Better to Adapt than Change


When I was in college when I had the good fortune to meet a well respected Time magazine journalist who set me straight on the importance of language – using words with their proper meaning – I have been a stickler – read pain in the …. – ever since. This obliges me to actually listen to others. But, more importantly, I must hearwhat they are saying. So, the other night, for the umpteenth time, someone was talking about how they don’t like to change things in their life and hairs on my back started to rise.

Let’s face it, people only rarely change. On the other hand, people do adapt to changes they perceive in their lives!

Basically, as I learned in my high school physics class, like electrons, we all live at our lowest energy level until such a time when some outside stimulus makes us – or the electron – move to a higher energy state. It is the environment that changes and we adapt to that change. Or, as Darwin’s Theory of Evolution states the most adaptable of the species will survive.

This same frame of reference is pertinent to leading an organization. Way too often, the leaders I speak with want to throw the baby out with the bath water by changing almost everything in their company. This is simply way too destructive and almost never provides the results they seek. Change brings about a break from the company’s foundation, turning it into a Frankenstein monster.

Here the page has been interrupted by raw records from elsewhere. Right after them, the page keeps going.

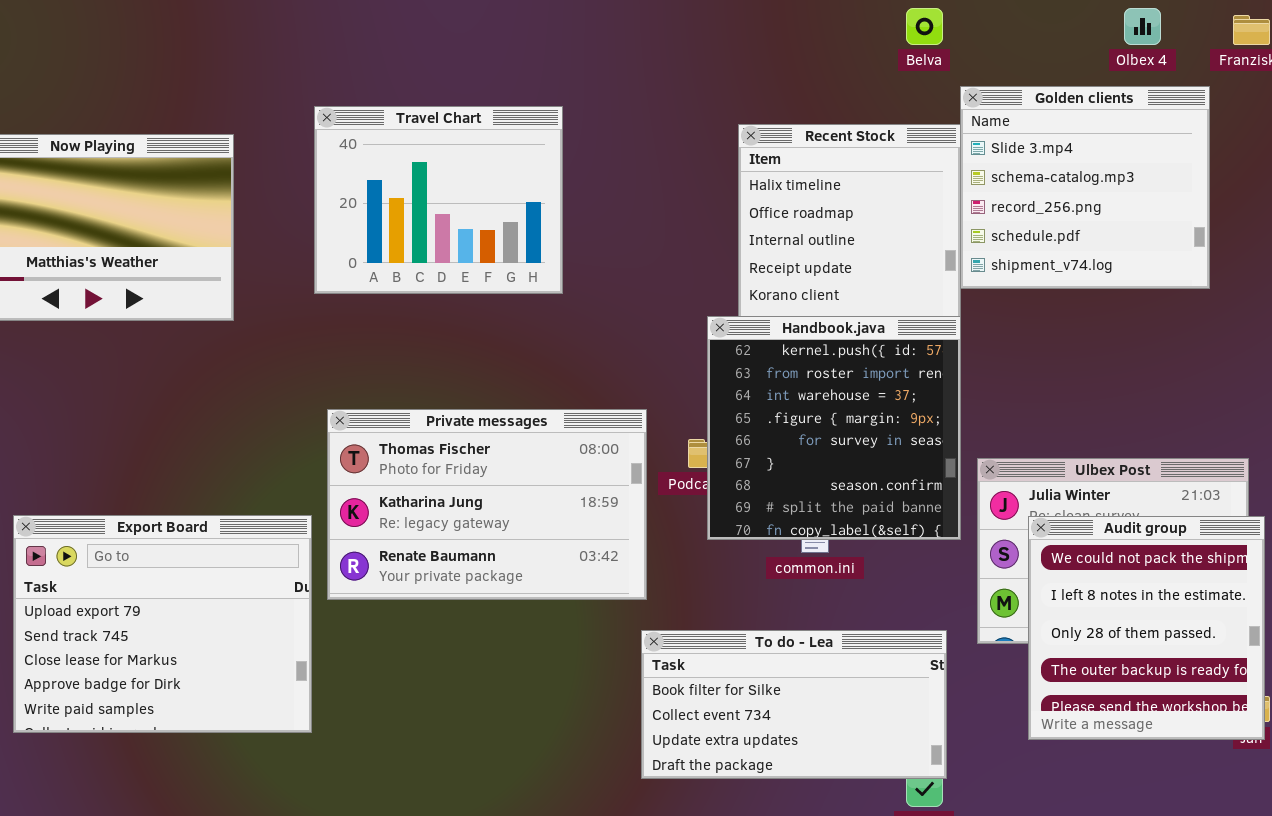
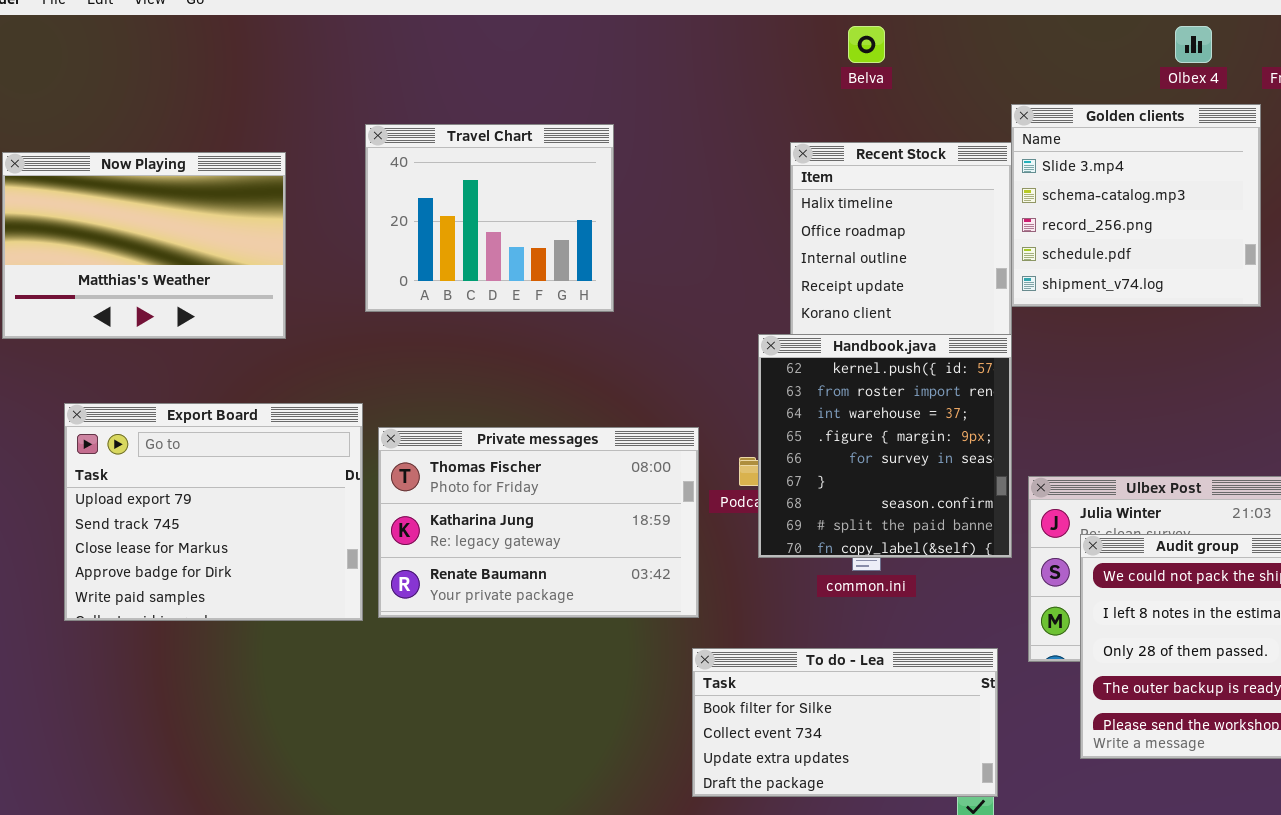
Belva: [906,8,943,45] -> [848,26,885,63], moved
Export Board: [13,515,312,733] -> [64,403,363,621], moved

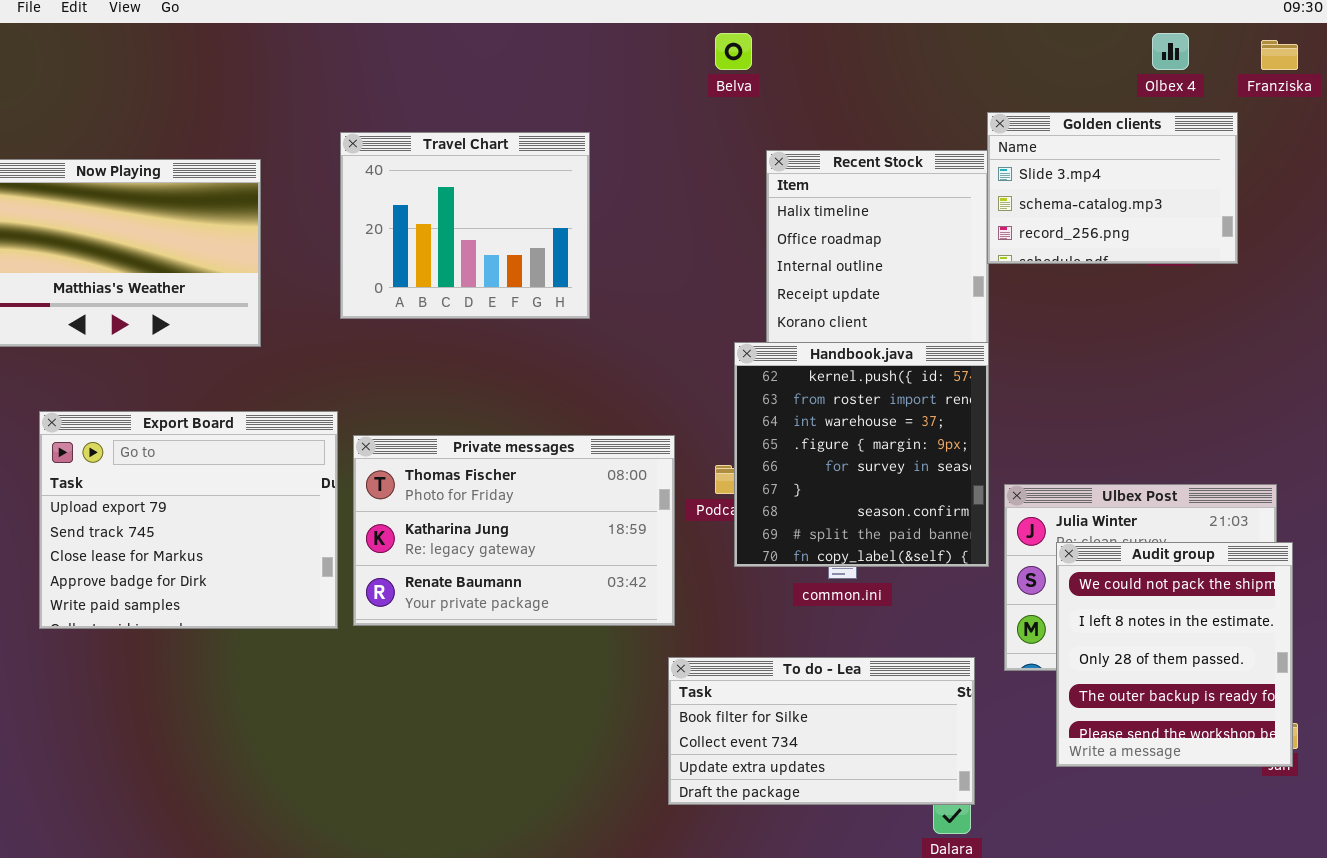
Belva: [848,26,885,63] -> [715,33,752,70], moved
Golden clients: [1011,104,1261,307] -> [987,112,1238,264], resized

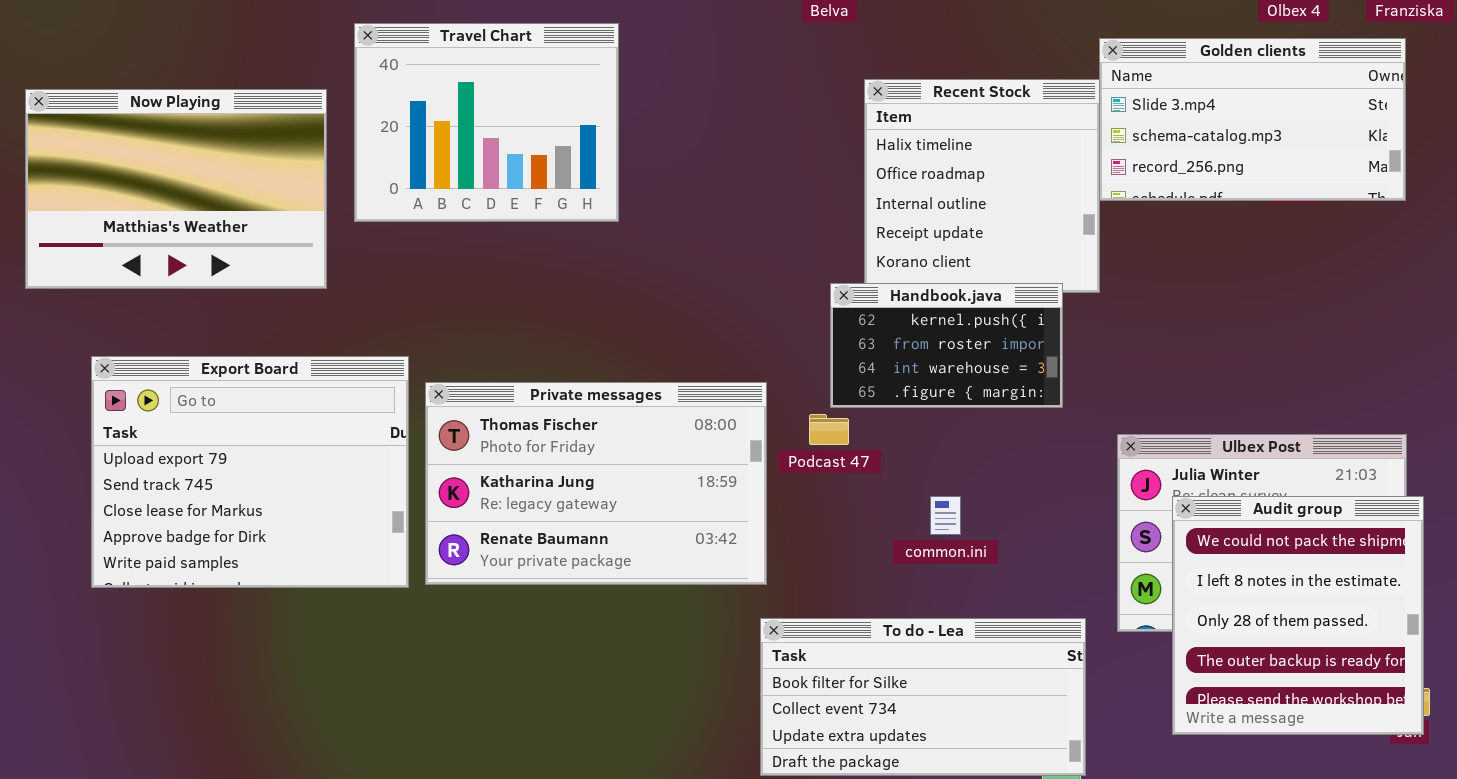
Golden clients: [987,112,1238,264] -> [1099,38,1406,201], resized
Travel Chart: [340,132,590,319] -> [354,23,619,222], moved
Handbook.java: [734,342,989,567] -> [830,283,1063,408], resized

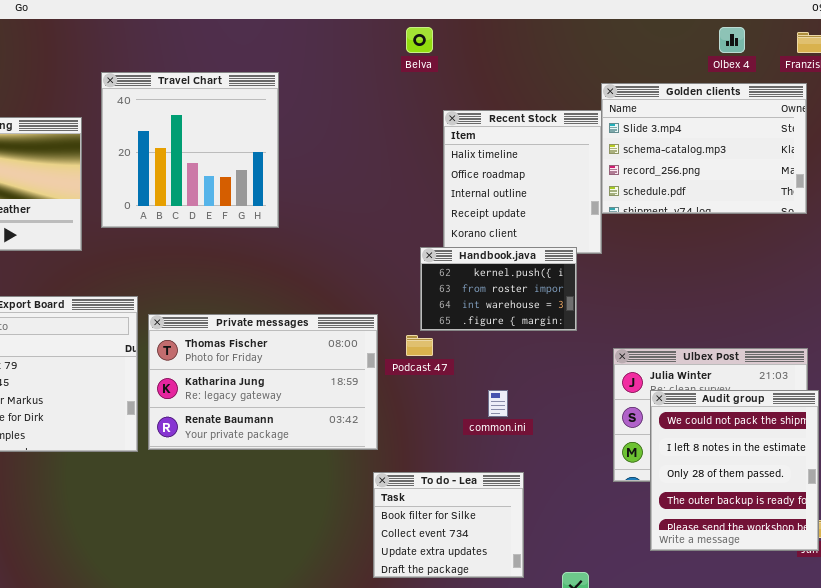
Travel Chart: [354,23,619,222] -> [101,72,279,228], resized
Golden clients: [1099,38,1406,201] -> [601,83,807,214], resized
To do - Lea: [760,618,1086,776] -> [373,472,524,578], resized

Adaptation is a much more subtle approach for a business responding to a new environment. Regardless of the company’s stage of growth, adaptability means reducing – not eliminating – the influence of the past while placing more importance on some other aspect of the present.

In the ROKC™ Method, we explicitly recognize that the asset on which the business is built, the Key Component, will lose its ability to provide customers with the competitive advantage they seek. Consequently, if the business is to survive, it will to be enhance the value it creates by focusing on a new Key Component. If I think back on my college economics class, this is called the law of diminishing returns. Over time, the returns the first Key Component provides will diminish requiring the focus to change to a new Key Component that will provide higher returns. When the second Key Component wanes, focus will pass to a new one, then another and another and another, and so on into the future.

ROKC_CA_over_TimeLayer upon layer, the business adapts to changing conditions but strengthens itself around its each preceding Key Component.

If your business is challenged by changing market conditions don’t listen to anyone who tells you have to change. However, do listen and hear those who tell you your company needs to adapt.